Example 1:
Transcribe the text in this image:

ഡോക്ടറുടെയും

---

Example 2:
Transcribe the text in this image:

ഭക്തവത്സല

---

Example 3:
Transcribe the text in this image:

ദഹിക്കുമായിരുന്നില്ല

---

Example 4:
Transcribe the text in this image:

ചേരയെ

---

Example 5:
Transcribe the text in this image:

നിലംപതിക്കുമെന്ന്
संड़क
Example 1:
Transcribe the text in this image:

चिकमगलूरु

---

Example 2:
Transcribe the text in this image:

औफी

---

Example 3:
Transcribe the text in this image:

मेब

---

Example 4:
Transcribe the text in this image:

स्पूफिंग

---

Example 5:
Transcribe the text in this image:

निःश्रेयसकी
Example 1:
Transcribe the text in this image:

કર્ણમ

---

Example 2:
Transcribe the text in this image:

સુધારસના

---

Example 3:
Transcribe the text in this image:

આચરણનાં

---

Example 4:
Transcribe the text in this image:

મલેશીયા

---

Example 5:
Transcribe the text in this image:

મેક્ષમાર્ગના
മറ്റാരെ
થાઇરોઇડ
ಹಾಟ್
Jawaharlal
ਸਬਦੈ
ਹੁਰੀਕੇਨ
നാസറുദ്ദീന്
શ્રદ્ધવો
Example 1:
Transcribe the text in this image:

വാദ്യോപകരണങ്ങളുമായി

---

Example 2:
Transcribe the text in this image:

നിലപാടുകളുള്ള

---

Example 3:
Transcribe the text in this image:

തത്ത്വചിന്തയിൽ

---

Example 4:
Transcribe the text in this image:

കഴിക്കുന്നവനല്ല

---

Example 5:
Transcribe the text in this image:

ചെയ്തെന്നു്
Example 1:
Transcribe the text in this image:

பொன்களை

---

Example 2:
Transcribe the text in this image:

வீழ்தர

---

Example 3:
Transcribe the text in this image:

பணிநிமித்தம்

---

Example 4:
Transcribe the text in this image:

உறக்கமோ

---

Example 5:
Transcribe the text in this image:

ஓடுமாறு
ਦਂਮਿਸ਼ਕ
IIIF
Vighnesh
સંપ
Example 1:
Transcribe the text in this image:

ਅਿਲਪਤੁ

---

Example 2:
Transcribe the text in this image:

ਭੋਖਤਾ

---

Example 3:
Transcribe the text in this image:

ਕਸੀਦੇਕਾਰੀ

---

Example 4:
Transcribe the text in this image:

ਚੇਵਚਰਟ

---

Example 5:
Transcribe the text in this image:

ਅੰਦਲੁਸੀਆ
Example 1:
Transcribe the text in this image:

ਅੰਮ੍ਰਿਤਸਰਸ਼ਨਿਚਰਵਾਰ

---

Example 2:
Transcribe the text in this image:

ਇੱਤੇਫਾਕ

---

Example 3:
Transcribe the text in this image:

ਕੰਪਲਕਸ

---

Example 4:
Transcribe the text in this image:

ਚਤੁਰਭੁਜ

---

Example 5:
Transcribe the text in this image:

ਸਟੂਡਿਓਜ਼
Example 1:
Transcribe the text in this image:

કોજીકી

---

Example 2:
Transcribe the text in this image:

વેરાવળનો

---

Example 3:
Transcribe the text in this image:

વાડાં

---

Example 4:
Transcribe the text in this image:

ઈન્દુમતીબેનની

◇ ◇ ◇

[Directions for this task]
Nothing is to be left out, and every entry is to be transcribed exactly.

[Reply]
Example 1:
Transcribe the text in this image:

ഡോക്ടറുടെയും

---

Example 2:
Transcribe the text in this image:

ഭക്തവത്സല

---

Example 3:
Transcribe the text in this image:

ദഹിക്കുമായിരുന്നില്ല

---

Example 4:
Transcribe the text in this image:

ചേരയെ

---

Example 5:
Transcribe the text in this image:

നിലംപതിക്കുമെന്ന്
संड़क
Example 1:
Transcribe the text in this image:

चिकमगलूरु

---

Example 2:
Transcribe the text in this image:

औफी

---

Example 3:
Transcribe the text in this image:

मेब

---

Example 4:
Transcribe the text in this image:

स्पूफिंग

---

Example 5:
Transcribe the text in this image:

निःश्रेयसकी
Example 1:
Transcribe the text in this image:

કર્ણમ

---

Example 2:
Transcribe the text in this image:

સુધારસના

---

Example 3:
Transcribe the text in this image:

આચરણનાં

---

Example 4:
Transcribe the text in this image:

મલેશીયા

---

Example 5:
Transcribe the text in this image:

મેક્ષમાર્ગના
മറ്റാരെ
થાઇરોઇડ
ಹಾಟ್
Jawaharlal
ਸਬਦੈ
ਹੁਰੀਕੇਨ
നാസറുദ്ദീന്
શ્રદ્ધવો
Example 1:
Transcribe the text in this image:

വാദ്യോപകരണങ്ങളുമായി

---

Example 2:
Transcribe the text in this image:

നിലപാടുകളുള്ള

---

Example 3:
Transcribe the text in this image:

തത്ത്വചിന്തയിൽ

---

Example 4:
Transcribe the text in this image:

കഴിക്കുന്നവനല്ല

---

Example 5:
Transcribe the text in this image:

ചെയ്തെന്നു്
Example 1:
Transcribe the text in this image:

பொன்களை

---

Example 2:
Transcribe the text in this image:

வீழ்தர

---

Example 3:
Transcribe the text in this image:

பணிநிமித்தம்

---

Example 4:
Transcribe the text in this image:

உறக்கமோ

---

Example 5:
Transcribe the text in this image:

ஓடுமாறு
ਦਂਮਿਸ਼ਕ
IIIF
Vighnesh
સંપ
Example 1:
Transcribe the text in this image:

ਅਿਲਪਤੁ

---

Example 2:
Transcribe the text in this image:

ਭੋਖਤਾ

---

Example 3:
Transcribe the text in this image:

ਕਸੀਦੇਕਾਰੀ

---

Example 4:
Transcribe the text in this image:

ਚੇਵਚਰਟ

---

Example 5:
Transcribe the text in this image:

ਅੰਦਲੁਸੀਆ
Example 1:
Transcribe the text in this image:

ਅੰਮ੍ਰਿਤਸਰਸ਼ਨਿਚਰਵਾਰ

---

Example 2:
Transcribe the text in this image:

ਇੱਤੇਫਾਕ

---

Example 3:
Transcribe the text in this image:

ਕੰਪਲਕਸ

---

Example 4:
Transcribe the text in this image:

ਚਤੁਰਭੁਜ

---

Example 5:
Transcribe the text in this image:

ਸਟੂਡਿਓਜ਼
Example 1:
Transcribe the text in this image:

કોજીકી

---

Example 2:
Transcribe the text in this image:

વેરાવળનો

---

Example 3:
Transcribe the text in this image:

વાડાં

---

Example 4:
Transcribe the text in this image:

ઈન્દુમતીબેનની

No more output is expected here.